Google, Amazon and Starbucks
Three names to hit British headlines over corporate tax avoidance are internet search behemoth Google, online retail giant Amazon, and ubiquitous US coffee chain Starbucks.
Starbucks paid just £8.6m in taxes on £3bn sales in the UK since 1998, and paid no corporation tax in the country in the three years to 2012.
After public outcry and negotiations with HMRC, Starbucks agreed to hand over £20m in corporation tax. Bosses claimed the firm made no profit in the UK, but MPs accused Starbucks of exporting earnings abroad to avoid paying tax.
Google only paid £3.4m in UK taxes in 2011, despite reporting £2.5bn in UK sales and a group-wide profit margin of 33%.
Matt Brittin, Google vice president, was hauled in front of the PAC to be grilled over the tech firm's alleged tax avoidance. Google maintained that it did not pay much tax in the UK because barely any sales were generated there, but MPs had heard from former employees who disputed that.
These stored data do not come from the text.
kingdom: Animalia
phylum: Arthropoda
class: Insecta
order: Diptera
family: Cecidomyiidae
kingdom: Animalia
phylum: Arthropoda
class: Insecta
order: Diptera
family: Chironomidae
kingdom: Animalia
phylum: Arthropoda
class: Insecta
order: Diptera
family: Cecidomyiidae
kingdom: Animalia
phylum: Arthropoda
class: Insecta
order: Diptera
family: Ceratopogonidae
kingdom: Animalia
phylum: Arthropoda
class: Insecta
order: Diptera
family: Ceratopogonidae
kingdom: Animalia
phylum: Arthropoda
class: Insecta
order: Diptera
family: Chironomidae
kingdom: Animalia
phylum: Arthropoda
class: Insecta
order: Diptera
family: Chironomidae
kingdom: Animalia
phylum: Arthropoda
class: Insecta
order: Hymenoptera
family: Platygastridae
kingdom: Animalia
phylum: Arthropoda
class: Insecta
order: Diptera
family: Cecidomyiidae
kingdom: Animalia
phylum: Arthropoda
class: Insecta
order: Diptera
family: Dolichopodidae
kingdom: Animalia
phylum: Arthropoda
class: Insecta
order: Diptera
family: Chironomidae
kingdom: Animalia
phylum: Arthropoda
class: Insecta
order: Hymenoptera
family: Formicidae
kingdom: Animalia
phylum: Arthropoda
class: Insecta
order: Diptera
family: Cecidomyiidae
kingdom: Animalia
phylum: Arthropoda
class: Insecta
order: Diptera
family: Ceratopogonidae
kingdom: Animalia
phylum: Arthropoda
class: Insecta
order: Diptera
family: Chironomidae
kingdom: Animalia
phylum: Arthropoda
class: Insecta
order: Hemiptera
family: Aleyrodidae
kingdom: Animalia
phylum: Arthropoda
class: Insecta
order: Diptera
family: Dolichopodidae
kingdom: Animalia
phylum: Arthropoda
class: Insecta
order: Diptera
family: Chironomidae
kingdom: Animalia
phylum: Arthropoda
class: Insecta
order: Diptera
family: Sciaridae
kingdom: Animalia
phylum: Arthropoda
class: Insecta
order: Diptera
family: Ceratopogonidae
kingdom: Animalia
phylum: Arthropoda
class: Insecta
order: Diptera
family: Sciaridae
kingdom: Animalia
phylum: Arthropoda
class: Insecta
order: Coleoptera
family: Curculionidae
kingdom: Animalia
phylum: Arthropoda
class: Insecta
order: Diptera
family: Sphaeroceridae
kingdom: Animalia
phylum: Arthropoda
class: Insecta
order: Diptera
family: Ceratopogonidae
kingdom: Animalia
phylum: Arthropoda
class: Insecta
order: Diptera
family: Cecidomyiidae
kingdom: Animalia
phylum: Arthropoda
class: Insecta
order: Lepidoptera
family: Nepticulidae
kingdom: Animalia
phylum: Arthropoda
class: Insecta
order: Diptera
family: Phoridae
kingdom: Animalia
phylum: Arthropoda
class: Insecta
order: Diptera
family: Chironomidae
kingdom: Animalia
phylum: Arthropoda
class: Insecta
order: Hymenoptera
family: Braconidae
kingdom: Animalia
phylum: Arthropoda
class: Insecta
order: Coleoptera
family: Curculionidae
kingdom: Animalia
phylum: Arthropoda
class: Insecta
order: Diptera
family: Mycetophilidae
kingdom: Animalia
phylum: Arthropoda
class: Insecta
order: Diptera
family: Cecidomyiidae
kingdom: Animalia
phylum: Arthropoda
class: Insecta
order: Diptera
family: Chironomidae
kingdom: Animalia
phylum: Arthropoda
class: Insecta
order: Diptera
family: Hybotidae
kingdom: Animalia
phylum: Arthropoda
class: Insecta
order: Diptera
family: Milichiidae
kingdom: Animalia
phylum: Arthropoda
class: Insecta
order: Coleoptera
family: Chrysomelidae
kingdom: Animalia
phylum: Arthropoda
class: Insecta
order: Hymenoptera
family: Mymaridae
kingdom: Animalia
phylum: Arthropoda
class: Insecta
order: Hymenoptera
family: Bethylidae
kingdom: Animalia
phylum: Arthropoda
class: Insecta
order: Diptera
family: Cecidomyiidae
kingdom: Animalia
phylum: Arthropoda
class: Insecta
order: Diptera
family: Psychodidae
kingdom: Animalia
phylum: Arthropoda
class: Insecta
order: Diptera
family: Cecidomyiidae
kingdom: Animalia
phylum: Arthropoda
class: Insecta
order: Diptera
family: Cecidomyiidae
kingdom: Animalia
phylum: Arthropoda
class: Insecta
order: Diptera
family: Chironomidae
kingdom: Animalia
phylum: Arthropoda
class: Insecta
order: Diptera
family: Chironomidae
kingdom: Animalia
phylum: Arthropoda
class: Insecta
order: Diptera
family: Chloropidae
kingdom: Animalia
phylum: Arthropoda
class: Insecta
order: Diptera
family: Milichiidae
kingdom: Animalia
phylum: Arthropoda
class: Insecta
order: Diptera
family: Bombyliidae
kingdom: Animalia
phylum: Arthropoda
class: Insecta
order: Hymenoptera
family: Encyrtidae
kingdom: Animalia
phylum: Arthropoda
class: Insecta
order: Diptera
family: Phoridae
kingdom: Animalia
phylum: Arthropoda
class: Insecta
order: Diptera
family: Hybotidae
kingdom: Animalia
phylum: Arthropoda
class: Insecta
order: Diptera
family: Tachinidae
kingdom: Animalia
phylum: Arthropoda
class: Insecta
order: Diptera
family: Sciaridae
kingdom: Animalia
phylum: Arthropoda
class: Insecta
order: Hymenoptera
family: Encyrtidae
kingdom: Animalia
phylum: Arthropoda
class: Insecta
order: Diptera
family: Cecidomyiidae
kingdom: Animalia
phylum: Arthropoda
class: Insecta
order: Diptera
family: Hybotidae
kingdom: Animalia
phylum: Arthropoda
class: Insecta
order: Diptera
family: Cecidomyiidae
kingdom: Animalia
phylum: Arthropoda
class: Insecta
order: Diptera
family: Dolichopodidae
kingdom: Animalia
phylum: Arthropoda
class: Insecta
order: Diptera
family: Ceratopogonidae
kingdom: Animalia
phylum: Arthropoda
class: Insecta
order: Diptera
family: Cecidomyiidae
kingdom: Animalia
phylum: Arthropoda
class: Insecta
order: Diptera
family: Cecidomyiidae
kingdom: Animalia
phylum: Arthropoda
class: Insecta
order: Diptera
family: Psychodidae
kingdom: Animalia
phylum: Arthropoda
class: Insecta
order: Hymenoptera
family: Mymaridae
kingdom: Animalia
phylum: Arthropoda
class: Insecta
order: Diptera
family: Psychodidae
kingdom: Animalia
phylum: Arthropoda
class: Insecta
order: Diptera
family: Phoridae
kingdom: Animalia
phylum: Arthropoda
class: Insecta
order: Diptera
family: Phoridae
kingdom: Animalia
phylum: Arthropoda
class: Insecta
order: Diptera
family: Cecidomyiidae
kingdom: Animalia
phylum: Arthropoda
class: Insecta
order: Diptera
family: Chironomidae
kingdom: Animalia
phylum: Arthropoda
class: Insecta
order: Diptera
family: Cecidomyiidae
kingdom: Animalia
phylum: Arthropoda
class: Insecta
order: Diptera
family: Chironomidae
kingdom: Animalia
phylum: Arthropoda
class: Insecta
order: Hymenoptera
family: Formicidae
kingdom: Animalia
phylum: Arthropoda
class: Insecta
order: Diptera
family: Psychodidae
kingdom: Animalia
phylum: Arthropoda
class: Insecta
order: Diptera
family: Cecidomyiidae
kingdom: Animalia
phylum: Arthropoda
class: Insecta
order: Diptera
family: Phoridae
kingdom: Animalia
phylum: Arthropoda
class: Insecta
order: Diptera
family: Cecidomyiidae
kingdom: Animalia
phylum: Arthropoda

"Literally 99% of the companies paying for advertising with Google do not have contact with the UK," Brittin told MPs.
"No money changes hands in the UK. Firstly, the rights to what we sell and are sold are owned by Google in Ireland, under intellectual property rights.
"We are talking about buying advertising on a platform created in the US. In the UK, we cannot sell what we don't own, we cannot agree a price, we cannot agree on volume discount and we can't close a deal from Britain."
Amazon's main UK unit paid less than £1m in income tax in 2011, while its UK sales totalled between £3.33bn and £4.53bn.